The Surgeon General has issued a public health advisory urging more Americans to carry naloxone, a drug that can reverse an opioid overdose. It is not the only solution to the opioid epidemic, but experts say keeping people alive is the first step.
To save the life of someone overdosing on an opioid—anything from heroin to fentanyl and oxycodone—all it takes is a quick, hard push of a plunger on a white plastic tube. Life-saving naloxone streams into an individual’s nostril, and if that does not revive an overdose victim, it is repeated in the other nostril.
The four milligrams of naloxone delivered by the plunger will almost immediately block the receptors in the brain from processing an opioid that is stopping a victim’s heart.

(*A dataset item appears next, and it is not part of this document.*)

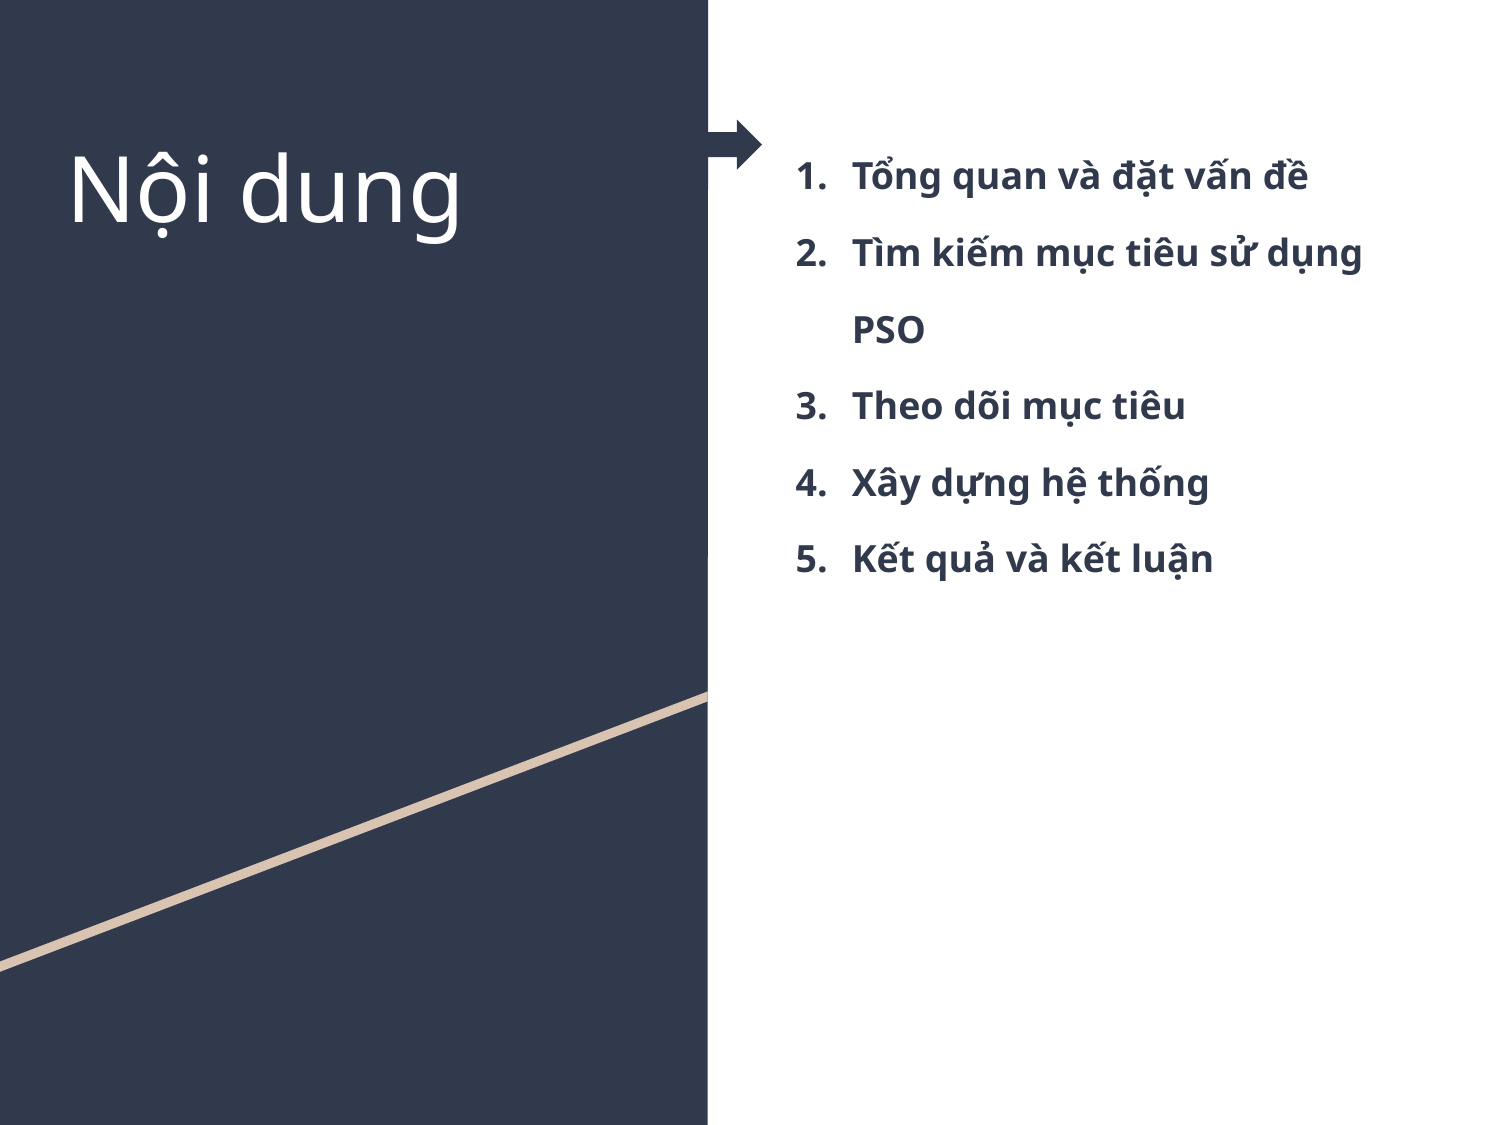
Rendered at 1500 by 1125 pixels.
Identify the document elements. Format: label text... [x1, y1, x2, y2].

list Tổng quan và đặt vấn đề Tìm kiếm mục tiêu sử dụng PSO Theo dõi mục tiêu Xây dựng hệ thống Kết quả và kết luận [761, 109, 1446, 1006]
title Nội dung [51, 109, 660, 659]
text_box [708, 119, 762, 170]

Kevin Donovan, an overdose prevention educator for a health agency in Syracuse, said naloxone—also known by its brand name, Narcan—saves people’s lives. Donovan said there is no downside, either.
“There’s no harm in administering Narcan to somebody,” Donovan said. “If it’s given by mistake, it’s not going to hurt somebody.”
Creating easier access to the drug is a no-brainer for drug abuse treatment experts, and that means getting it into the hands of everyday citizens, according to Donovan. He conducts training in Central New York for local business people, librarians, public park employees and anyone else who could come across someone overdosing. For him, the more people who carry the small naloxone kit, the better.
“The target population would be anybody who is at risk or knows somebody at risk, and outside of that, it could be anybody and anybody who is frequently around public places,” Donovan said. “Overdoses happen in public places, especially if there are public rest rooms and public places to sit down and relax. It can happen anywhere.”
Currently, naloxone is covered by most insurance plans. Depending on the state, it is available for free or at a reduced cost through public health agencies or programs, or through discounts by retailers or manufacturers. Anyone can get it without a prescription in 41 states, and all 50 states have some kind of naloxone access law.
This practice is nothing new, said Lon Fricano, a paramedic who used naloxone in New York City years ago and now runs an ambulance company in upstate New York. He said the difference these days is the potency of the drugs.
The introduction of fentanyl into batches of heroin a few years ago coincided with the explosion in the number of overdoses nationwide, according to Fricano. The notoriety of the overdose antidote has grown to meet this increase, with more police and emergency medical personnel keeping it on hand. Those in the addiction community also carry it.
“We know that people suffering from addiction get together, and someone will not use and have Narcan, while everybody else uses, to sort of watch over them in case somebody does overdose,” Fricano said.
Critics of naloxone suggest it encourages repeated drug use, but nothing could be further from the truth, according to Jeanna Murraffa of the Upstate New York Poison Center.
“When you get naloxone after you use heroin or whatever other opioid you’re using, that’s going to put you into withdrawal,” Murraffa said. “Withdrawal is uncomfortable and can be really painful for users.”
Murraffa emphasized the key to naloxone is that it can be a life-saver in an emergency.
“Community naloxone, though I think it will have a very important role, it should never, ever, ever, be used as an alternative to 911 and health care,” Murraffa said.
Once in an emergency room or other medical setting, that is when the real work of attacking the opioid crisis begins.
“Once they get brought to the hospital, we can manage some of their opioid withdrawal with some other things, as well as begin those discussions of their willingness and acceptance of perhaps rehab and recovery and things of those natures,” Murraffa said.
Donovan is a recovering addict, and he said sometimes it can take more than one overdose to spur an individual into rehab. However, he said the use of naloxone keeps hope alive for anyone fighting an insidious addiction.
“Your life is a roller coaster of misery and panic,” Donovan said. “It’s not about feeling high and partying and this sort of lifestyle. You’re trapped in a cycle of misery, so I think a close scare with an overdose death can be a determining factor into giving someone that extra needed incentive to get into treatment and recovery.”